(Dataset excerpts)
------------------------------------------------------------------------
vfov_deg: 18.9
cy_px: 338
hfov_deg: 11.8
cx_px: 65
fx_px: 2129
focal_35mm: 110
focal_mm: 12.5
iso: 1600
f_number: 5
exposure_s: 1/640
------------------------------------------------------------------------
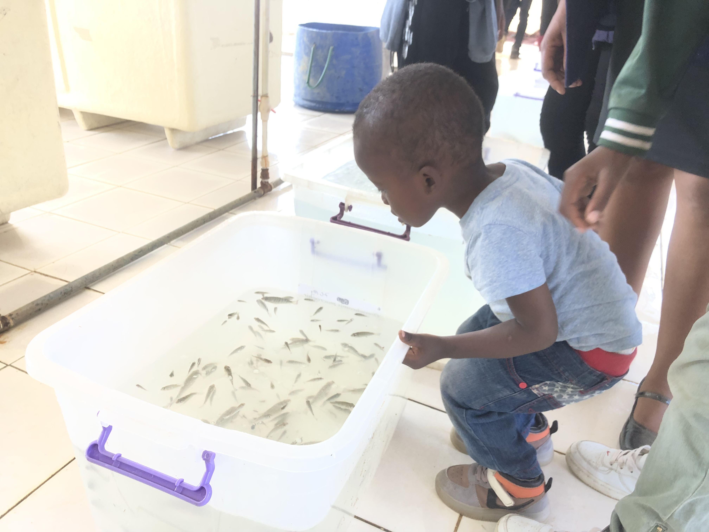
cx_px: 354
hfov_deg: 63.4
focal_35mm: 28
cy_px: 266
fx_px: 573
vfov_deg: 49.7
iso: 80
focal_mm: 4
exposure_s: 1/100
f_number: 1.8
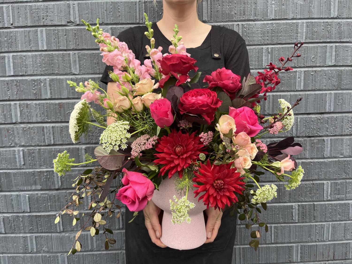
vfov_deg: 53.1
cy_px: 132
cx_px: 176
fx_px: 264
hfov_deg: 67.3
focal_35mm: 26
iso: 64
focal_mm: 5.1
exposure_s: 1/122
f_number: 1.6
------------------------------------------------------------------------
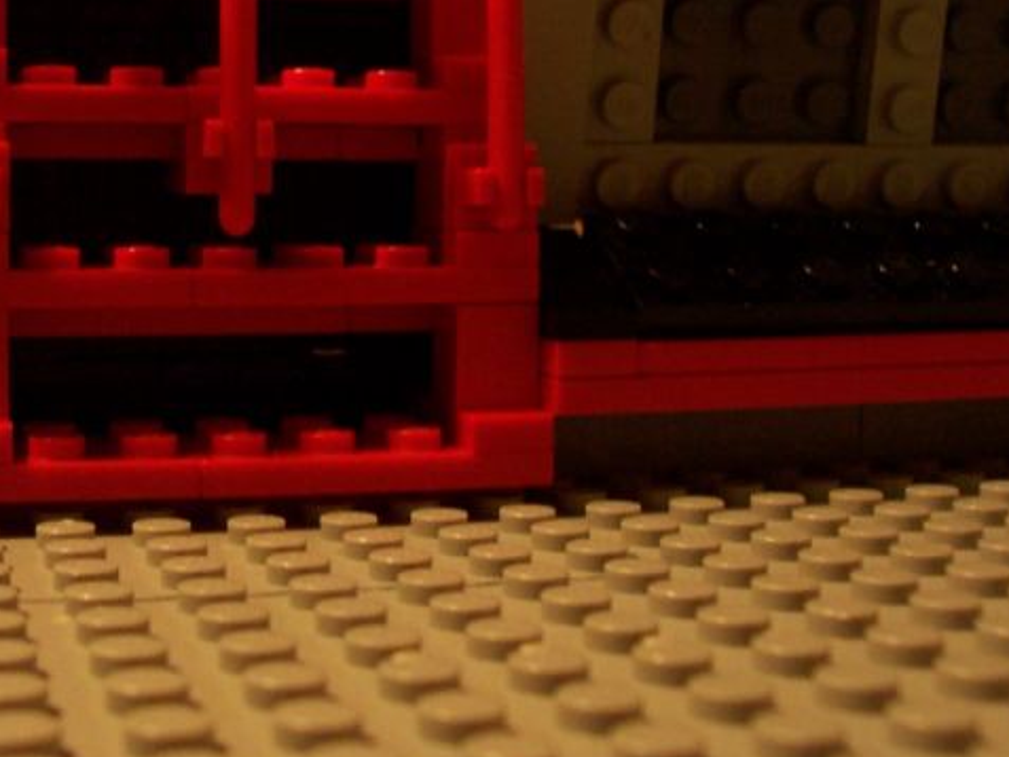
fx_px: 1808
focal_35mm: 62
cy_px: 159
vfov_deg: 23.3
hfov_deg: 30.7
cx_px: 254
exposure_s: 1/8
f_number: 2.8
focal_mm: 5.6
------------------------------------------------------------------------
> _Exercise aim_:
Produce only the lines from the line containing "vfov_deg: 18.9" through the line containing "exposure_s: 1/640", inclusive of both, exactly as they stand in the entries above.

> _Response area_:
vfov_deg: 18.9
cy_px: 338
hfov_deg: 11.8
cx_px: 65
fx_px: 2129
focal_35mm: 110
focal_mm: 12.5
iso: 1600
f_number: 5
exposure_s: 1/640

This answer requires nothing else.